The gator sculpture to be revealed Tuesday. 

An alligator will be lit up in front of the University Auditorium on Tuesday. 

But no animals will be harmed. 

UF administration is hosting its inaugural “Lighting of the Gator” event, illuminating a reusable steel Gator sculpture that will stand at 8 feet tall and 8 feet 6 inches in diameter. 

The event will celebrate the changing seasons, holidays and the end of Fall on the lawn of the University Auditorium, on the corner of Newell Drive and Union Road, UF President Kent Fuchs wrote in an email. 

Students and faculty can watch the Gator shine bright in the center of UF campus with cookies, hot chocolate and hot apple cider from 5 to 6 p.m.

The lighting of the sculpture is a reflection of the theme of light, uniting students who may celebrate different holidays through a symbol they all resonate with: a gator, said Leslie Tharp, a UF College of the Arts alumna and local Gainesville metal artist who created the sculpture, in an email.

“The theme lends well to the changing of the seasons, the lightness of celebration and to the lighting as an event to gather and celebrate together,” Tharp said. “It seems brilliant to me and very inclusive to gather to celebrate light.”

Tharp and a team of sculptors and metalworkers used metal artmaking techniques including forging, bending, welding and grinding metal to create the sculpture, she said. 

Initially, the Gator sculpture was only to be used for a holiday video from the president’s office, Fuchs said. However, after further discussion with Tharp, they decided the unveiling of the erected Gator would be better suited as a community event.

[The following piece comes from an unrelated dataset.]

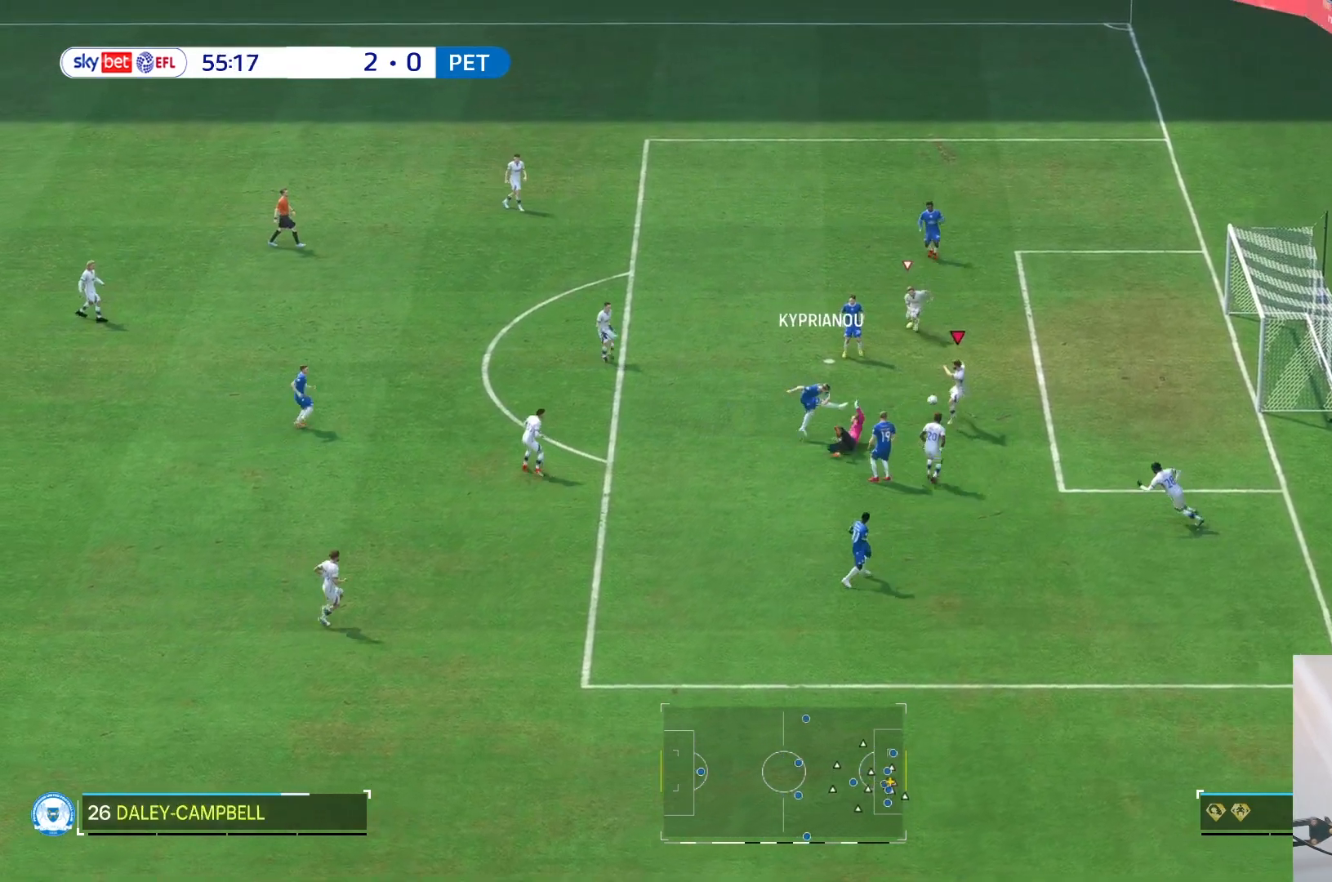
{"buttons": [], "left_stick": "center", "right_stick": "center", "events": [[150, "left_stick", "center"]]}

Fuchs said it’s important not only for students but for faculty and staff to have fun during finals, which tend to bring stress and anxiety toward the end of the semester.

“We hope this whimsical sculpture, with its light shining in the evenings, will add some cheer,” Fuchs wrote in an email. “The sculpture unveiling, the music, and the food should be an enjoyable break from studies.”

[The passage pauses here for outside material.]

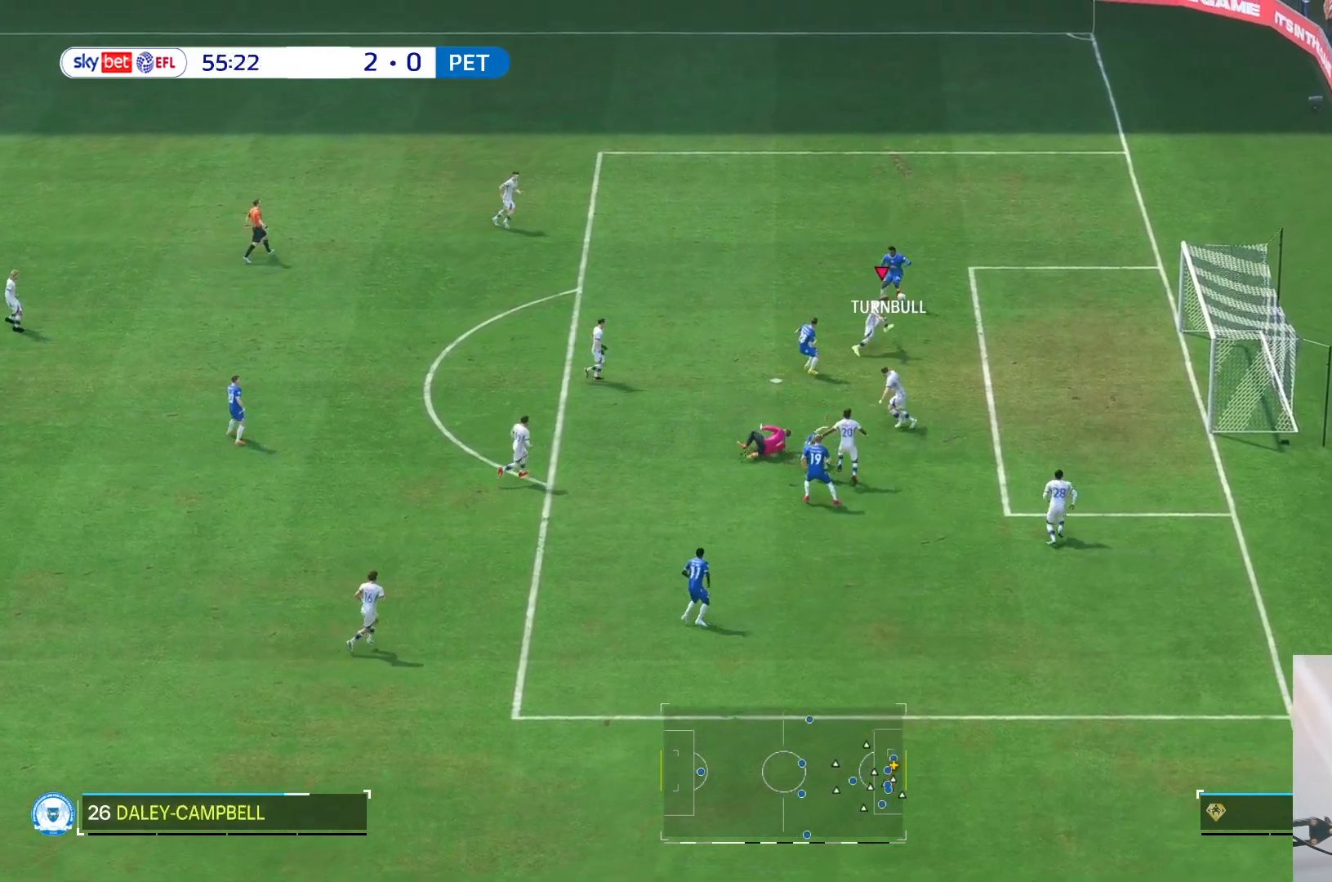
{"buttons": [], "left_stick": "up", "right_stick": "center", "events": [[67, "left_stick", "left"], [383, "left_stick", "up"]]}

The sculpture will be removed from the auditorium’s lawn before UF closes for the holidays, Fuchs said.

Joey Plotkin, a 20-year-old UF sport management junior, said he plans to attend with classmates and be part of what he hopes will become a UF tradition.

“This event will definitely reduce my stress levels with finals coming up,” he said. “I finally will be able to take a step back and just enjoy what’s happening on campus.”